Машина сорвалась с места и, визжа шинами, понеслась к месту преступления.

— Держи свою задницу, — сказал Кендрик.

— Все подразделения в нашей зоне должны туда прибыть, — прокричала она сквозь сирену.

— Мы приедем первыми. Что, возбудилась, вишенка?

Она постаралась сохранить суровое выражение лица.

Он присвистнул. — Первый день на работе и уже задержание. А ты счастливая.

Диспетчер продолжал сыпать по рации обновленными данными, когда Кендрик рванул руль, и машина, взвизгнув тормозами, остановилась перед домом.

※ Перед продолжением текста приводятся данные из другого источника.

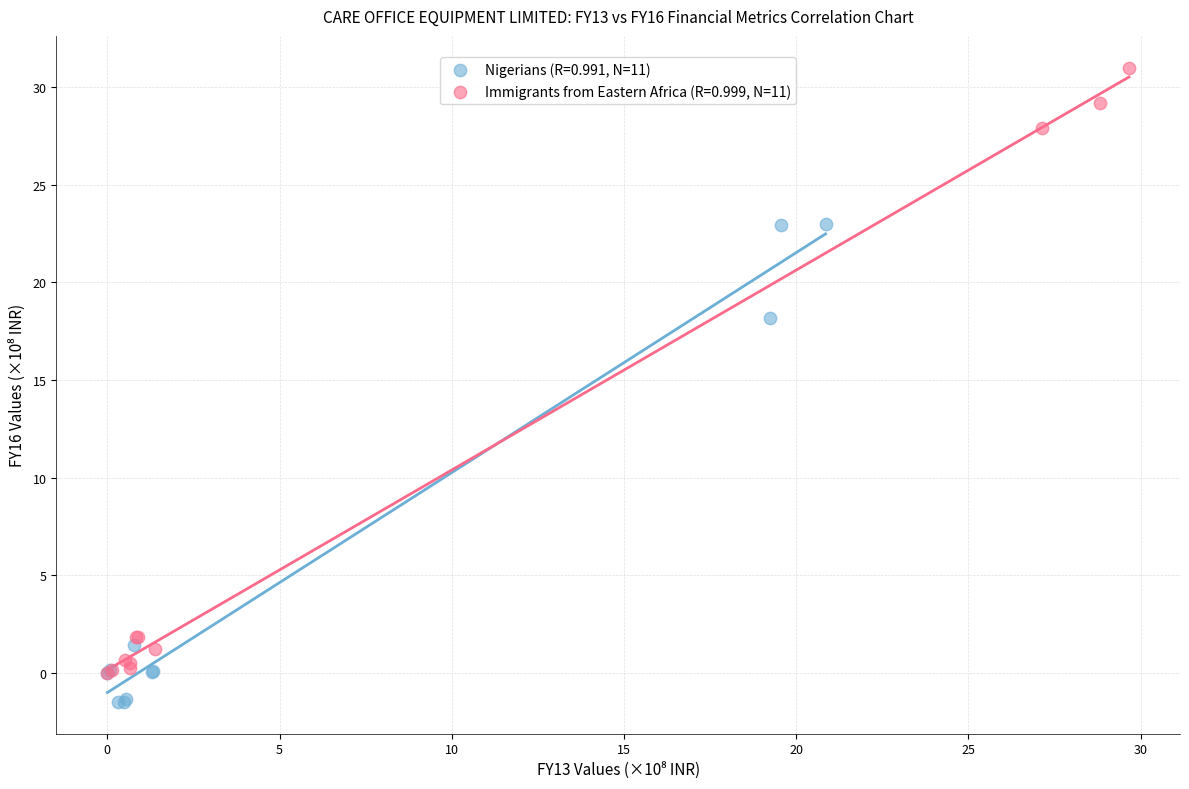

Which series reaches the minimum Y coordinate?

Nigerians (R=0.991, N=11)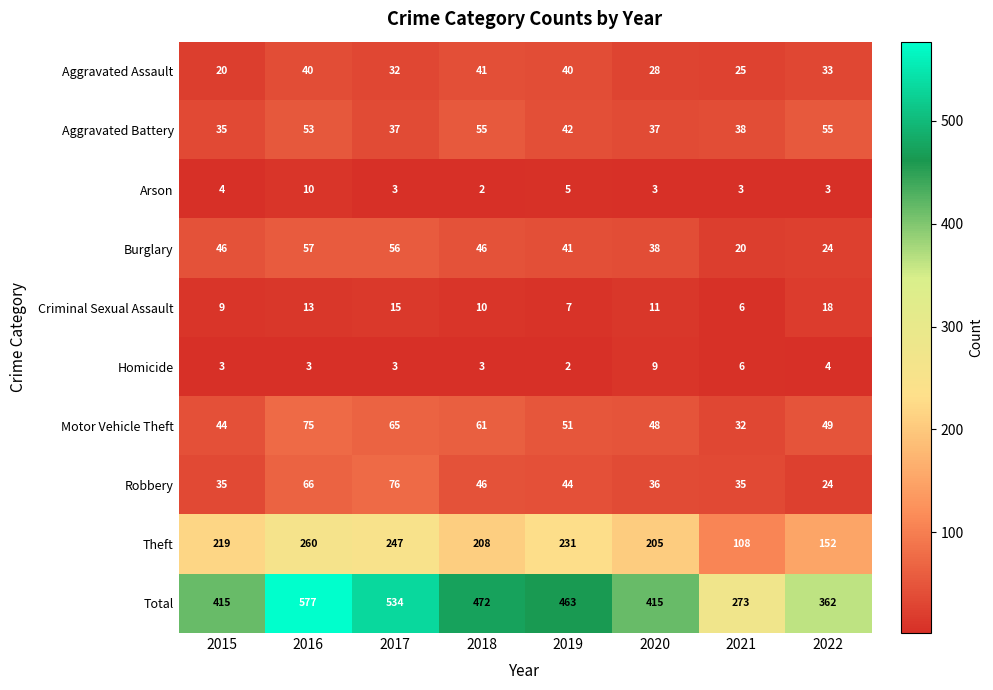

Count the number of categories in the chart.

8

Они вышли из машины. Кендрик задержался, чтобы достать дробовик. Уэнди вытащила свой «Глок», с трудом пытаясь успокоить дыхание, и, пригнувшись, побежала к входу.

Они громко постучали и сделали шаг назад.

— Полиция!

Дверь открылась, и пожилая женщина, опирающаяся на трость, жестом пригласила их войти.

— Он ушел, как только вас услышал, — сказала она.

— Куда он ушел? — спросила Уэнди.

— Наверх, — ответила женщина.

— Погоди секундочку, новенькая, — сказал Кендрик. — Мэм, вы ранены? Он вас порезал?

— Он ударил мне ножом сюда. Видите?

Лицо Кендрика побагровело.

— Сейчас уже лучше. Мне не больно. Я упругая.

— Куда он пошел, мэм? — спросила Уэнди.

— Я же сказала, он ушел через потолок в свой вертолет.

За спиной у них с визгом притормозили другие машины, из которых высыпали копы.

— Пустая трата времени, — пробурчал Кендрик.

— Налить вам молока, офицер? — спросила его женщина.

Появился сержант Макэлрой, поговорил несколько минут с женщиной, сжав кулаки, и сообщил диспетчеру, что вызов ложный.

— Поздравляю, Шерлок, — сказал он, ткнув Уэнди пальцем в грудь. — Ты поймала своего первого преступника.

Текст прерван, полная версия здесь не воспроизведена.